Aku duduk pelan, bahuku terasa berat karena semalaman aku bersandar ke Joan di sofa ruang tengah. Wita dan Gilang juga tertidur di karpet, masih saling berpegangan tangan.
Joan membuka mata, menatapku. “Udah pagi?”
Aku mengangguk kecil. “Iya… sepi. Mereka nggak ada lagi.”
Dia menatap sekeliling, memastikan semuanya aman. “Syukurlah… sepertinya mereka cuma bisa muncul saat malam.”
Wita perlahan bangun, matanya merah karena kurang tidur. “Aku nggak mau di rumah lagi hari ini. Aku mending ke kantor aja sekalian, walaupun capek.”
Aku menghela napas setuju. “Aku juga.

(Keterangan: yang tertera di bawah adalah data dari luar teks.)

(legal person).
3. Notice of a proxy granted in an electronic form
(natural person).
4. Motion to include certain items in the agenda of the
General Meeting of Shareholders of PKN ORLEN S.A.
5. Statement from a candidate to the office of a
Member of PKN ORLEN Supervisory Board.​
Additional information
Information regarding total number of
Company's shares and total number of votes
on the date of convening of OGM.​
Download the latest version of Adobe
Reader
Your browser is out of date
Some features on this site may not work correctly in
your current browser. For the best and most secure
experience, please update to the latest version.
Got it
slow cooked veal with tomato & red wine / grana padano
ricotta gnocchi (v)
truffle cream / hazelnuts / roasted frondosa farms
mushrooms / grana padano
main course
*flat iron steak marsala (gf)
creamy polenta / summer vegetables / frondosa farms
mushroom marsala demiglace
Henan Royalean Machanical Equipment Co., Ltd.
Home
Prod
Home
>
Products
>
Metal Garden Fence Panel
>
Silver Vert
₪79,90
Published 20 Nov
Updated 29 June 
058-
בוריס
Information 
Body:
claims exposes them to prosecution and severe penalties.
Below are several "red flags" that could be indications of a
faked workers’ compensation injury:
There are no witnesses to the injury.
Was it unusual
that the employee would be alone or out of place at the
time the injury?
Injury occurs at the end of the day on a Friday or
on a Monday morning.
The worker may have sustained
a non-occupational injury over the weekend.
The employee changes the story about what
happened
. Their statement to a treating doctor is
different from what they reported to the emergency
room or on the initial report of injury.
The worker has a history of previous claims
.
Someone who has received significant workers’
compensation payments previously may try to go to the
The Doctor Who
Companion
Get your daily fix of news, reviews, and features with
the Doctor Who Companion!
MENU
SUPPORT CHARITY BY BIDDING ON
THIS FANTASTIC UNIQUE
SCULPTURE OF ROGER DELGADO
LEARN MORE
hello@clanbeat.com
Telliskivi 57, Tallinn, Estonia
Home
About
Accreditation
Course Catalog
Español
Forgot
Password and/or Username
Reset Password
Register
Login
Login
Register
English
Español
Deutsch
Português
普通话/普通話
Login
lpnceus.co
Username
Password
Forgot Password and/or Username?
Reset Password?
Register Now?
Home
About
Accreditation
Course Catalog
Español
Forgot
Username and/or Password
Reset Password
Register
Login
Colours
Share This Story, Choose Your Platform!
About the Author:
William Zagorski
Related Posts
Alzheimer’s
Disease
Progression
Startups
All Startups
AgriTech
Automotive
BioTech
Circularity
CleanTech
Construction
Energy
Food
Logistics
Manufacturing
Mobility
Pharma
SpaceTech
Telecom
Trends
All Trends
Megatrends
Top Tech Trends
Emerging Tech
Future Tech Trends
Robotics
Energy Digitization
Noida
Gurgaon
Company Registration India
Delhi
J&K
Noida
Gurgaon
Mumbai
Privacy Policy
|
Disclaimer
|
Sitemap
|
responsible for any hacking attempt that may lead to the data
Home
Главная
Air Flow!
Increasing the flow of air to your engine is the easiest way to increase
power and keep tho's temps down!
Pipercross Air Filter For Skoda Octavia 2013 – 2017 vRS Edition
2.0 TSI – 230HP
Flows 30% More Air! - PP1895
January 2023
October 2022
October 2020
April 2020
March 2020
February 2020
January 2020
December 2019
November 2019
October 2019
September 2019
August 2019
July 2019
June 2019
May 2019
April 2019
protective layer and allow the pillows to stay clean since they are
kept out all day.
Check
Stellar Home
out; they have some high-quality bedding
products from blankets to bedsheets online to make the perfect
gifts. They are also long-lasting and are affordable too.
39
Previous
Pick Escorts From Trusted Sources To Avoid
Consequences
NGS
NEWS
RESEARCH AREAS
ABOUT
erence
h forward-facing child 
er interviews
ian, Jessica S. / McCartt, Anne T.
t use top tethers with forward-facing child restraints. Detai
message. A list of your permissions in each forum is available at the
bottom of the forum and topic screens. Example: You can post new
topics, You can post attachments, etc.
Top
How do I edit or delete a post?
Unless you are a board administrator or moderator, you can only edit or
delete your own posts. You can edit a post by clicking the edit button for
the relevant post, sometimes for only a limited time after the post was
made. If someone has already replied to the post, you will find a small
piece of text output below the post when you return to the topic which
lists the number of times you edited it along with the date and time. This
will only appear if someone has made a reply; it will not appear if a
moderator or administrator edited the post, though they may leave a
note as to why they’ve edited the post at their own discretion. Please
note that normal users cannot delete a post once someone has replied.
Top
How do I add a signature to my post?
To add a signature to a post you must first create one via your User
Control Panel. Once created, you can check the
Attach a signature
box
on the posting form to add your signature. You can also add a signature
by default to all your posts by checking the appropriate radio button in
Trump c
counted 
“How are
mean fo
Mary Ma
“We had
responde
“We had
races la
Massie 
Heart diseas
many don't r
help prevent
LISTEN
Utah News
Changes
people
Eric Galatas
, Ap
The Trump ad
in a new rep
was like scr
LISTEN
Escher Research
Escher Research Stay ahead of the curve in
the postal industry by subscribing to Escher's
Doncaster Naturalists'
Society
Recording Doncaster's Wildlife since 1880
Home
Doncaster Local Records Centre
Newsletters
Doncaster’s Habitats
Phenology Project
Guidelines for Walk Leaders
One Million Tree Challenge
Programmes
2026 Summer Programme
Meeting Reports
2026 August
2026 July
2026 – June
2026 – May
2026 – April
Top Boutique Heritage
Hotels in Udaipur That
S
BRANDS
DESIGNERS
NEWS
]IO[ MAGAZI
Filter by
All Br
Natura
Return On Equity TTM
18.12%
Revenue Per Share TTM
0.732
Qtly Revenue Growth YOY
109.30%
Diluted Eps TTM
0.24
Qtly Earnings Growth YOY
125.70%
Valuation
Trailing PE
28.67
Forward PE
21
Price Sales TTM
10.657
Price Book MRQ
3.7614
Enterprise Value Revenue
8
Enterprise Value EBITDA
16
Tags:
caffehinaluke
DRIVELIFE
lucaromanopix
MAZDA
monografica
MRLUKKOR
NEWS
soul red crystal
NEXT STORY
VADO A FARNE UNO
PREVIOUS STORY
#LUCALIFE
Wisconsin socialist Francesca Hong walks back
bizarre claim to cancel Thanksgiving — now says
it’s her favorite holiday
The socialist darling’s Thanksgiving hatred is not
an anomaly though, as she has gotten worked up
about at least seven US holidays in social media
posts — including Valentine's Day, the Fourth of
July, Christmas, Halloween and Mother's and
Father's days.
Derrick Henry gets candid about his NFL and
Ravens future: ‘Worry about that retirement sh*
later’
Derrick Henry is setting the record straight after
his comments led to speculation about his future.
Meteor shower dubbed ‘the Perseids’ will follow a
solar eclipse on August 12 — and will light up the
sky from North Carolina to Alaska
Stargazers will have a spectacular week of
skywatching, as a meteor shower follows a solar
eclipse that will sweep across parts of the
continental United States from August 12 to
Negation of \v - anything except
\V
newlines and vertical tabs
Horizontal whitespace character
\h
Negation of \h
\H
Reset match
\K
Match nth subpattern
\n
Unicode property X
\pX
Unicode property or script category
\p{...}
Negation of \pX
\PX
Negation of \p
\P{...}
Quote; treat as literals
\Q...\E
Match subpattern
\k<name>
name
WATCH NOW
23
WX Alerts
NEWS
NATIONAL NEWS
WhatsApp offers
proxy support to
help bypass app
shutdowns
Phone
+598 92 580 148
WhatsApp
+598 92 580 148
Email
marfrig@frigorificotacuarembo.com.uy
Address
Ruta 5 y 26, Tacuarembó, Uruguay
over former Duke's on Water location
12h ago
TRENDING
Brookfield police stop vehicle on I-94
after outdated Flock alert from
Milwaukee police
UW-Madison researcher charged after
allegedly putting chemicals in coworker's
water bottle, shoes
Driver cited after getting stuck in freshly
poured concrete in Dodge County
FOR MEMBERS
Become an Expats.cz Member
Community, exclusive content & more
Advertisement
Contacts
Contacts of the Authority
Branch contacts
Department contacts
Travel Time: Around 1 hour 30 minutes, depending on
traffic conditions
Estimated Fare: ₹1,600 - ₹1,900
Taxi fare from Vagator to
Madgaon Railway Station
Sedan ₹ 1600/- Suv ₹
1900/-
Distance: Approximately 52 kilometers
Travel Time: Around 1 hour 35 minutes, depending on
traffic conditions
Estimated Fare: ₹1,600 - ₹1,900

Aku nggak bisa diam di rumah. Rasanya… masih kebayang suara mereka.”
Gilang meregangkan tubuh, menatap ke arah luar jendela yang kini hanya memperlihatkan halaman biasa. “Aku sama Joan juga balik kerja aja. Daripada di sini kepikiran terus.”
Joan berdiri, merapikan kemejanya. “Bagus. Aktivitas bikin kita nggak fokus ke rasa takut. Nanti malam… kita pikirin lagi kalau mereka datang.”
Kami semua saling pandang, masih ada rasa waspada, tapi juga lega karena pagi ini benar-benar normal. Tidak ada bayangan, tidak ada suara aneh.
Sambil bersiap ke kantor, aku menoleh ke Joan. “Kamu yakin mereka nggak bakal balik siang ini?”
Dia menatapku dengan serius, tapi lembut. “Matahari terang. Mereka nggak mungkin bisa muncul sekarang. Tapi kalau malam… kita harus hati-hati.”
Wita menyambar tasnya cepat. “Pokoknya aku nggak pulang dulu kalau malam mereka balik lagi. Aku nggak mau sendiri.”
Aku tersenyum tipis, meski rasa takut masih tersisa. “Yaudah. Kita semua jaga bareng. Tapi sekarang… kerja dulu aja biar pikiran kita nggak kosong.”
Kami pun keluar rumah bersama-sama. Matahari pagi terasa lebih hangat dari biasanya, tapi di dalam hatiku, rasa waspada belum hilang sepenuhnya. Seolah… sosok-sosok itu hanya menunggu malam berikutnya untuk kembali.